··· GIVEN RECORDS ···

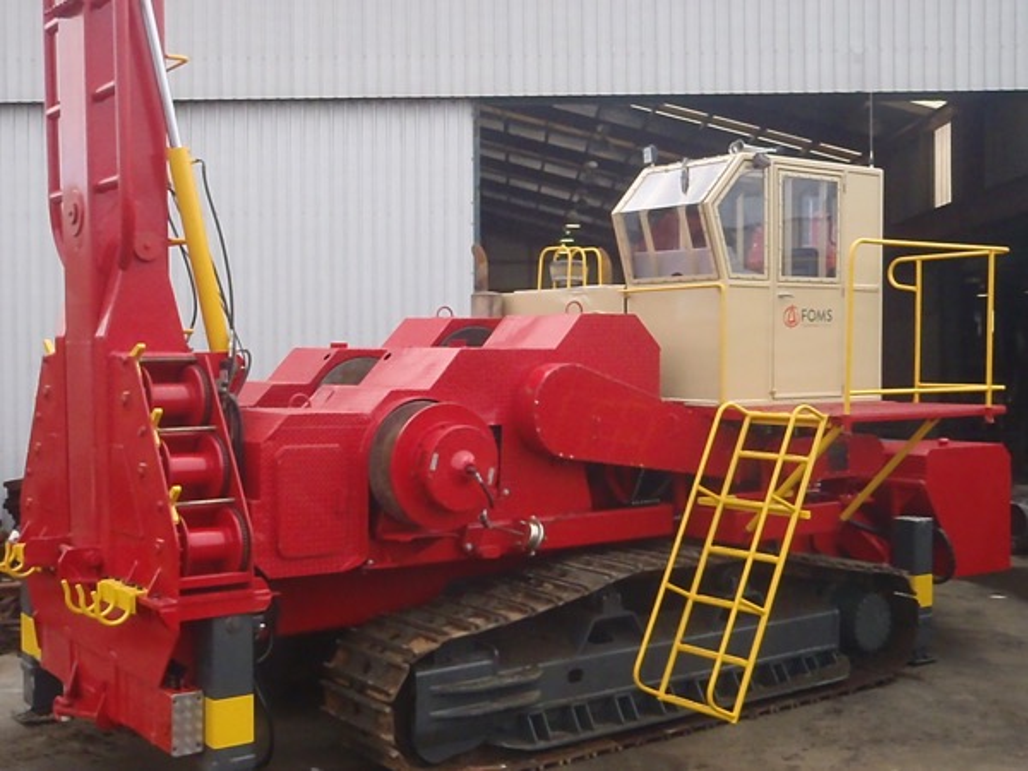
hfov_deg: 44.8
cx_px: 514
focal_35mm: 42
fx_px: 1247
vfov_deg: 34.3
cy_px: 386
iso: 640
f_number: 6.3
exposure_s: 1/500
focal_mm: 7.57
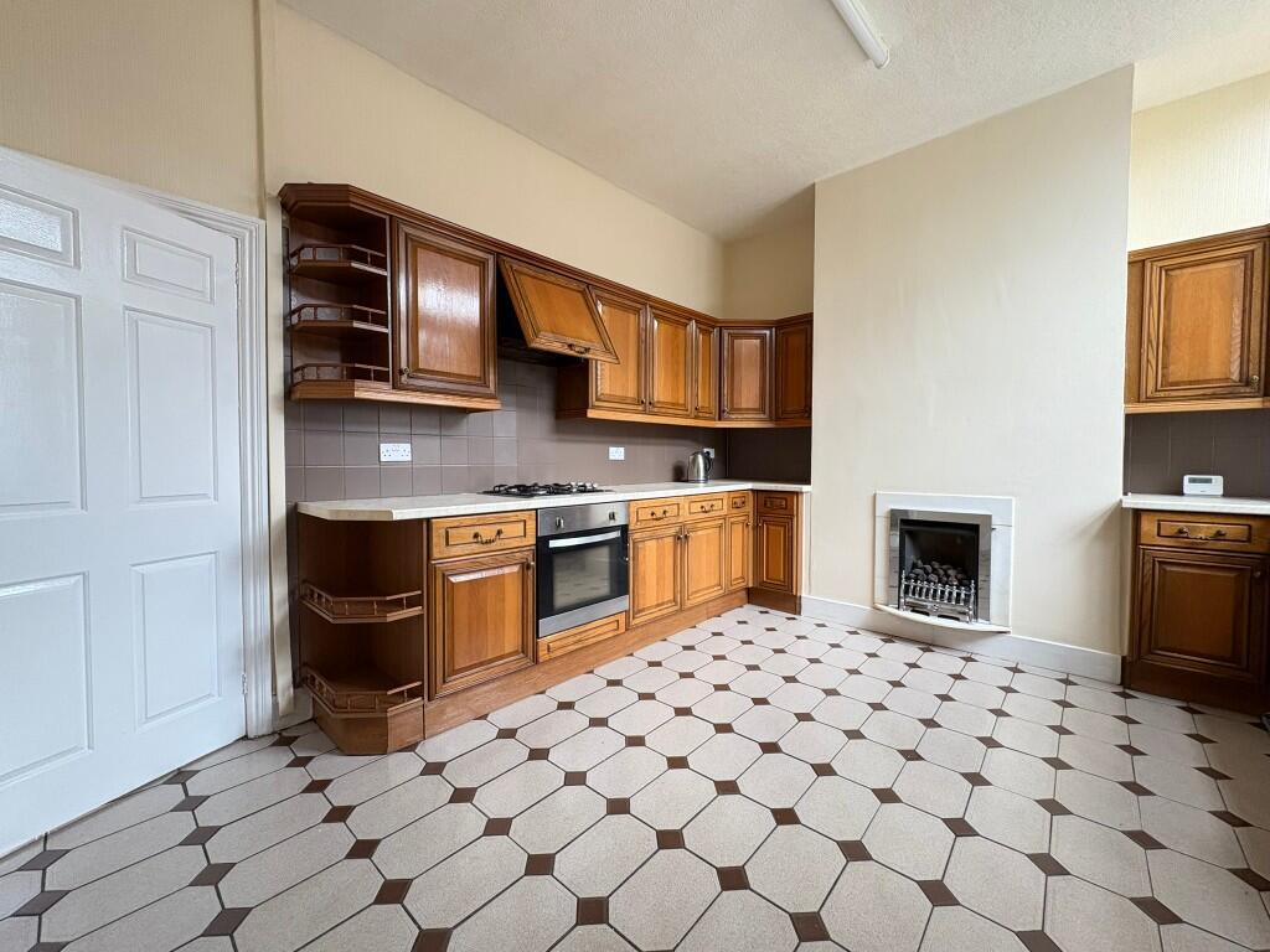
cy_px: 476
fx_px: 514
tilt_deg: -1.6
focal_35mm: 14
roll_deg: -0.4
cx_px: 635
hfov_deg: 102.1
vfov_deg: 85.7
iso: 250
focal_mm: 2.22
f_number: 2.2
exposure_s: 1/88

···

Write out the lines above exactly, but only from the one containing "tilt_deg: -1.6" through the last one.

● SOLUTION TO THIS EXERCISE:
tilt_deg: -1.6
focal_35mm: 14
roll_deg: -0.4
cx_px: 635
hfov_deg: 102.1
vfov_deg: 85.7
iso: 250
focal_mm: 2.22
f_number: 2.2
exposure_s: 1/88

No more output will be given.